After she was injured, the pedestrian was declared “mentally incompetent.”
Now, the estate of the Lumina driver is being sued, on the pedestrian’s behalf, by The Public Guardian and Trustee. The public guardian is a corporation mandated under B.C. law to protect the legal and financial interests of people needing assistance in decision making.
The driver of the Lumina was examined for discovery in 2018 but died in 2019 from causes not related to the accident.
The executor of the driver’s estate has denied liability. The executor argues that even if the defendant was 100% liable, then the defendant should only have had to pay between $284,000 and $359,000. For its part, the public guardian asked for a total award of $2.568 million, including $2 million for future care.
How much the plaintiff should get towards future care cost was one major disagreement between the B.C. public guardian and the estate’s executor, who argued that the future care award should be $68,000, if the defendant is 100% liable.
Before the accident, the plaintiff had a history of alcohol use, chronic liver disease and Hepatitis C.
After the accident the plaintiff was initially living at a transitional housing facility in Kelowna. In 2020, she was moved to a home that provides residential care for individuals, primarily seniors, who cannot live safely on their own. Many of the home’s residents have dementia or other degenerative cognitive difficulties. She was still living in the care home at the time of the trial, which took place November through December of 2020.
Justice Funt rejected the defence argument that the plaintiff should have been in a long-term care facility prior to the accident (meaning the accident did not really result in needing long-term care).
Before the accident, the plaintiff lived in a one-bedroom apartment in Vernon. At one point, the plaintiff had worked for her sister’s renovation business. Prior to the accident, the plaintiff would visit her mother and her mother’s partner, helping with various chores.
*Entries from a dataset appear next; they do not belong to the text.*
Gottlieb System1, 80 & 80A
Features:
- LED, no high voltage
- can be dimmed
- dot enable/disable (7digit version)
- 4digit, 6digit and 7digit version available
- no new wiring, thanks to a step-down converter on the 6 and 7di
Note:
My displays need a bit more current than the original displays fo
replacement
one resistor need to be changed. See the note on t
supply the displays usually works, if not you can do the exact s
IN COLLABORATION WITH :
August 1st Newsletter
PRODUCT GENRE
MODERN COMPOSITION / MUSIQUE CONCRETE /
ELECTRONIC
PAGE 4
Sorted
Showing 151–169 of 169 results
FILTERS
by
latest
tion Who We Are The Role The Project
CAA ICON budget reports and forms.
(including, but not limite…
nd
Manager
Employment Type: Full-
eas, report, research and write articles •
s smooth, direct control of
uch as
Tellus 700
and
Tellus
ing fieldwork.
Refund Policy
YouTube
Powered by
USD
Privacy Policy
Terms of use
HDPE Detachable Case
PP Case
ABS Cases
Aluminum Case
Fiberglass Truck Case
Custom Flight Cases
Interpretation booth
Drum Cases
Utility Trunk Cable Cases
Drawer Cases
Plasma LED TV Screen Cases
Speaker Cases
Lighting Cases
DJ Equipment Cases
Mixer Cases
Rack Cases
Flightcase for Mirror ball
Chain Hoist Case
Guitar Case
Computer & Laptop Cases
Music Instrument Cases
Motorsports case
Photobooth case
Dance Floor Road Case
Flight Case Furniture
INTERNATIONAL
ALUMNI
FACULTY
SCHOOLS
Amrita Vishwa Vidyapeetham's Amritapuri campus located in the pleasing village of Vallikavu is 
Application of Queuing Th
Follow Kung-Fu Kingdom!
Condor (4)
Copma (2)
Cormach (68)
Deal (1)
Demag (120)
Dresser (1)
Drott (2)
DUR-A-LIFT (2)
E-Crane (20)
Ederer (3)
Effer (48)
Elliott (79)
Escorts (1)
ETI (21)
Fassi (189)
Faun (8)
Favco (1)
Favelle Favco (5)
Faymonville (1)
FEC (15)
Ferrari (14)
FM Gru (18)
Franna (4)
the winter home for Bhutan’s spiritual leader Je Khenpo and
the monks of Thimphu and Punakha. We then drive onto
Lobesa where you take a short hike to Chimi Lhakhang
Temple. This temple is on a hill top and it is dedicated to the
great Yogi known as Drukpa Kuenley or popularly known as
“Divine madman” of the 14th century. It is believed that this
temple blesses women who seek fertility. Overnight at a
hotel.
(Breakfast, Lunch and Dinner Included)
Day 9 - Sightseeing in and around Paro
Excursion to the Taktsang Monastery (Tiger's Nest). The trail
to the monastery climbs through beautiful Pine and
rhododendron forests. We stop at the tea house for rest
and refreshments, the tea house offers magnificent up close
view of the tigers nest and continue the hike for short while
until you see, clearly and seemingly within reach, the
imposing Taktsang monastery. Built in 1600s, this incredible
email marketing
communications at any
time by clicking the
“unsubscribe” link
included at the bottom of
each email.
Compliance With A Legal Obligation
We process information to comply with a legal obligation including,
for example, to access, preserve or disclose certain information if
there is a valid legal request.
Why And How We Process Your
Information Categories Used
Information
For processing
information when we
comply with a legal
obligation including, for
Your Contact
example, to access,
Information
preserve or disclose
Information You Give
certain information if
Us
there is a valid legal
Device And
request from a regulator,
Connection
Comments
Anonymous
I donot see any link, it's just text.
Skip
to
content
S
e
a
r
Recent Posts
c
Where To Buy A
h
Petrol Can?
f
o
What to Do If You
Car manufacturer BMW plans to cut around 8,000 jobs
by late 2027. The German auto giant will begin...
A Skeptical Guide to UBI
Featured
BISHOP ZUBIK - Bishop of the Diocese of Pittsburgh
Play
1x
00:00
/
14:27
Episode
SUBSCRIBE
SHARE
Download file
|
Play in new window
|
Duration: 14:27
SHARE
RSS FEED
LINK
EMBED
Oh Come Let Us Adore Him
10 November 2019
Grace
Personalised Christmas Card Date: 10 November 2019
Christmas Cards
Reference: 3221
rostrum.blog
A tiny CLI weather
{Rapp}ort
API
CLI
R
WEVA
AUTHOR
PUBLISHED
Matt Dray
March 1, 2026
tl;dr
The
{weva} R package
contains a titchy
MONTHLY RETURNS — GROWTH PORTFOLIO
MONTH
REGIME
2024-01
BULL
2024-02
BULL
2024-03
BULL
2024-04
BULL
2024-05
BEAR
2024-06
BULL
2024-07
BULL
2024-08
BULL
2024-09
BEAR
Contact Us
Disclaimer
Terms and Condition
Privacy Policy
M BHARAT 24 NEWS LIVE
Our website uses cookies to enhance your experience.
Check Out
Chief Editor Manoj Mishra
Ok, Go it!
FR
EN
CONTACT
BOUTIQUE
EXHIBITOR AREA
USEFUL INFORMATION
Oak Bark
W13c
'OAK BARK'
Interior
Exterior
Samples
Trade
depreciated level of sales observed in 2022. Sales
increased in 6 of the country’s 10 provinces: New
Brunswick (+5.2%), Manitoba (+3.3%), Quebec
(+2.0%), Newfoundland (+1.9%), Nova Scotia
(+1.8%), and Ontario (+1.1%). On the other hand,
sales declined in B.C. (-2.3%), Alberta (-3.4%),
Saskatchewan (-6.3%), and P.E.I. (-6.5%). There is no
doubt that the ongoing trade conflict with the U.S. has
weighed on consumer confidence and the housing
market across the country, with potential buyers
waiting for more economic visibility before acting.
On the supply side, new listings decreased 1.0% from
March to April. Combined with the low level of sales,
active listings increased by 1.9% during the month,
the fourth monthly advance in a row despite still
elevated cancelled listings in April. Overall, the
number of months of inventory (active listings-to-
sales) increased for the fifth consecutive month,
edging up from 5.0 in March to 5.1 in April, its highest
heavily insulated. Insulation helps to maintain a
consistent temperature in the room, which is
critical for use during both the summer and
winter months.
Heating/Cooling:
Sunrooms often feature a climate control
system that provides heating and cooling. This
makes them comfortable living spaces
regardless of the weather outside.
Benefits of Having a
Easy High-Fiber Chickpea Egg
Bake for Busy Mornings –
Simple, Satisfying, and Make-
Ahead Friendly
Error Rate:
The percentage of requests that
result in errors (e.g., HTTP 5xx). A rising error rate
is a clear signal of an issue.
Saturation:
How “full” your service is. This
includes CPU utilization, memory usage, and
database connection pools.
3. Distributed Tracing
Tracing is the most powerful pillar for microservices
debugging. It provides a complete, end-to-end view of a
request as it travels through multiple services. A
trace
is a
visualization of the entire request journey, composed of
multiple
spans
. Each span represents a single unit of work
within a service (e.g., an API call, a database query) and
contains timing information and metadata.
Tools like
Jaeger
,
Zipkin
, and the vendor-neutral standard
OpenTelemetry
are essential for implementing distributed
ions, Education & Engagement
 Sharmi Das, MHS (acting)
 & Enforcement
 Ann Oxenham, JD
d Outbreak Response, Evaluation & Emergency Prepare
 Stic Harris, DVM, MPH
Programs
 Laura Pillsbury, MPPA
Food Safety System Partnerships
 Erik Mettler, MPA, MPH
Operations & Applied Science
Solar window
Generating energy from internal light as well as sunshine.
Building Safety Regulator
Justice Funt found that prior to the accident, the plaintiff “was living and handling circumstances sufficiently well that a long term care facility would not have been warranted at that time.”
A large part of the future care award – based on evidence from an occupational therapist – was for community support workers for 15 hours a week. These support workers would enable the plaintiff to leave her care home twice a week. The estimated cost is $45 an hour, for 15 hours a week, for the next 21 years, for a grand total of $753,000. Also include in the future care cost is the $14,000 annual cost for the plaintiff to stay in the care home, which works out to $306,000 for 21 years.
On the issue of liability, Justice Funt found that the motorist was “unduly focused” on the view ahead of him while driving. The defendant did not see the plaintiff until seconds before the accident. Justice Funt ruled the defendant would have had a lit view to his right and left.